Data section Block Start

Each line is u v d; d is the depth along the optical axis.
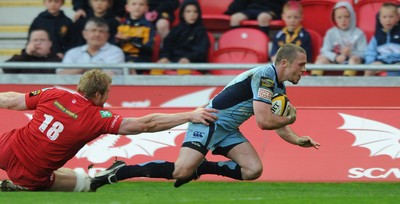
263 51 38.56
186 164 23.72
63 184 23.86
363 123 30.48
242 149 24.30
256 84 23.52
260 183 29.25
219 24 41.50
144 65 34.47
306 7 40.53
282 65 23.42
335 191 27.02
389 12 36.19
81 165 29.98
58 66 34.53
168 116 22.88
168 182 29.25
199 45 37.66
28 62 35.25
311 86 34.81
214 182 29.36
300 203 21.23
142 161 30.05
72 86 35.22
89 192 24.11
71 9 44.91
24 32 44.69
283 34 37.50
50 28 38.03
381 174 29.88
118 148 30.17
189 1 37.62
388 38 36.50
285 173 29.89
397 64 35.50
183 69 34.12
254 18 40.19
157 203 20.83
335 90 34.75
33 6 45.62
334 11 37.25
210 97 34.97
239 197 24.05
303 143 24.48
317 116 30.67
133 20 37.72
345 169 29.94
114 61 36.53
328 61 36.97
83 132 22.59
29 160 22.97
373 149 30.20
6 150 23.20
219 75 35.12
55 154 22.86
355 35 37.19
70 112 22.62
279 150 30.20
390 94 34.59
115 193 24.83
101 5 37.66
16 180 23.38
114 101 34.94
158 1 39.56
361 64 35.28
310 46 37.28
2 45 44.44
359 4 40.06
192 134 24.05
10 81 35.28
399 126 30.42
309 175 29.84
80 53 36.66
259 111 23.20
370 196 23.64
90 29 36.16
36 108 23.17
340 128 30.48
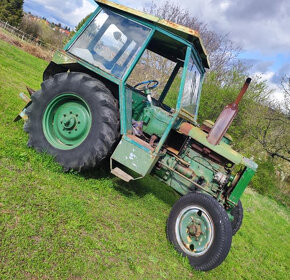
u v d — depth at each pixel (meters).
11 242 2.30
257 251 6.17
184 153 4.31
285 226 10.92
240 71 16.72
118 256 2.89
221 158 4.12
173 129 4.35
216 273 3.92
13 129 4.56
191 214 3.72
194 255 3.57
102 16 4.23
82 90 4.04
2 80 7.76
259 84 16.14
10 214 2.57
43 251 2.37
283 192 18.92
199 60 4.59
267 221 10.24
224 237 3.41
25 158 3.72
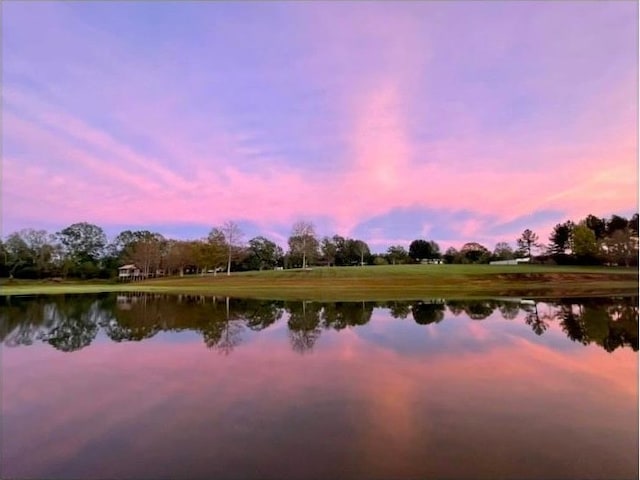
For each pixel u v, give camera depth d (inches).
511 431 214.2
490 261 3700.8
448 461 181.5
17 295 1446.9
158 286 2206.0
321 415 239.3
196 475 173.0
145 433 216.5
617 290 1330.0
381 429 217.8
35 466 183.8
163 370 352.2
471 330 554.3
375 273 2237.9
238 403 262.2
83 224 4042.8
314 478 168.6
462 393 280.2
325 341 481.7
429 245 3978.8
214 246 3112.7
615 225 3248.0
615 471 172.9
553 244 3639.3
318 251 3599.9
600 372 335.3
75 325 651.5
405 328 577.6
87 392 291.1
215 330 579.5
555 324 608.1
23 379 327.6
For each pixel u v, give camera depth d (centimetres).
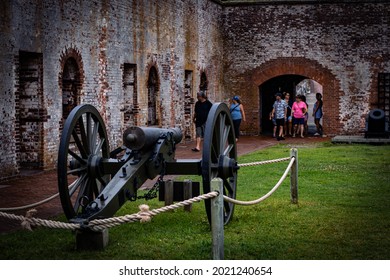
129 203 1099
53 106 1585
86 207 820
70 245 829
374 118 2428
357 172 1522
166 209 738
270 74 2875
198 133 2044
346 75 2825
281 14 2850
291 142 2508
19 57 1534
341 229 933
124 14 1956
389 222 977
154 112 2236
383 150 2097
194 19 2559
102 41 1819
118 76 1923
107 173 927
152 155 927
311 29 2834
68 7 1636
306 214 1036
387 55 2795
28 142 1550
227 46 2909
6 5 1390
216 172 933
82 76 1708
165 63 2284
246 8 2875
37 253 791
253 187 1298
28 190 1262
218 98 2856
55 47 1581
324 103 2848
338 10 2811
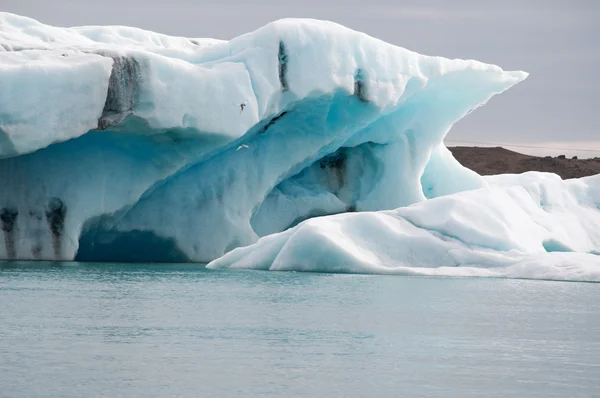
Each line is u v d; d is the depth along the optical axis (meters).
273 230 55.41
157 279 36.12
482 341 21.11
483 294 31.55
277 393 15.66
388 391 15.89
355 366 17.92
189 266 45.62
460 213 41.16
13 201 47.00
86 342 20.05
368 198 58.12
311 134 53.91
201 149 49.09
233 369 17.48
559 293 32.28
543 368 18.06
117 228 49.72
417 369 17.73
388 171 58.12
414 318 24.77
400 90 54.28
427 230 40.78
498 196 44.28
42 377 16.53
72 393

Data section Block End

## Exercise brief
Look over the data above and show each line that contains "axis".

## Solution for this task
Each line is u v d; d is the depth along the optical axis.
Each line is u v d; d is the depth along the optical axis (meters).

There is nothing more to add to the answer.